= Colectiva Lésbica Feminista Ayuquelén =

Chilean LGBT advocacy group

Colectiva Lésbica Feminista Ayuquelén, sometimes called Ayuquelén, is a Chilean LGBT advocacy group. Founded in 1984, Ayuquelén was the sole political voice for LGBT people in Chile during the mid 1980s and in the period of Pinochet's dictatorship until the formation of Las Yeguas del Apocalipsis in 1988.

==History==
The motivation for founding Ayuquelén was partly a reaction to the murder of Mónica Briones by a former friend and ex-detective based on her sexual orientation. Other reasons for its formation was to challenge compulsory heteronormativity in conservative Chile and feminine heterosexuality in Chile's feminist movement.

Discussions about forming a lesbian organization in Latin American countries started at the second Latin America and Caribbean Feminist Conference held in the outskirts of Lima, Peru. At the conference, a lesbian themed workshop was organized, in which Chilean Cecilia Riquelme met other lesbians who shared ideas about opening a discourse about lesbian rights within women's rights groups.
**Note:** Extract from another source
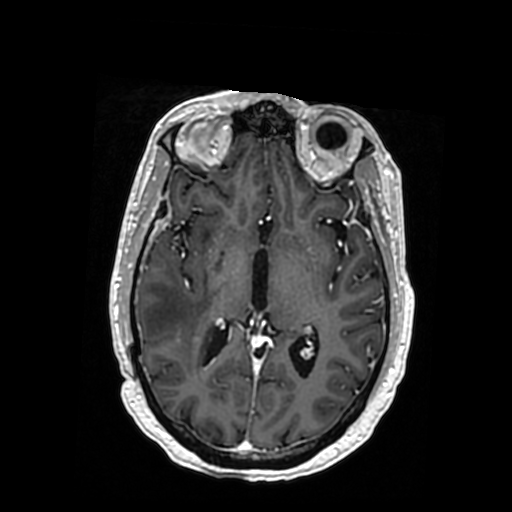
Brain MRI from a brain-tumour surgery series, one axial slice. T1-weighted post-contrast. 0.5 mm slice thickness. 512 × 512 image matrix, field of view 260 × 260 mm. Case-level facts recorded for this patient, not image findings: histopathology: Oligodendroglioma; WHO grade: 3.
Outlined on this slice (outlined manually by an expert reader):
- tumour: bounding box [x1, y1, x2, y2] px = [151, 337, 208, 347]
At the workshop, many women came out publicly as lesbians while discussing ideas about forming organizations to bring visibility to the lesbian movement in the region. The organization known as the Lesbian Feminist Activist Group, Peru (GALF) was initiated as a result of the conference discussions.

In 1984, a group of women led by Cecilia Riquelme, Susana Peña and Carmen Ulloa formed Collectiva Lésbica Feminista Ayuquelén, the first forum for gay and lesbians in Chile. The organization went on to represent Chile's lesbian community in LGBT conferences and was a coordinator of the first conference of Lesbian Feminists of Latin America and the Caribbean.

Prior to 1987, Ayuquelén was a private group of lesbians within the women's movement. In 1987, some members of the group gave an interview stating their objectives to a Chilean magazine opposed to the military dictatorship of Pinochet. The interview was granted on the condition that their names will not be made public. After the interview became public, the group received death threats from members of the public.

In the beginning, the group was linked with the feminist movement in Chile during the mid-1980s; it contributed to the organization of workshops and raised awareness about gender equality. However, after the public interview, differences in viewpoints between Ayuquelén and another feminist group led to a separation of Ayuquelén from the dominant feminist group, La Morada . Thereafter, Ayuquelén went through a quiet period.

Recently, Ayuquelén is aligned with Lesbianas en Acción, another lesbian group. In 1992, both groups organized a joint lesbian conference.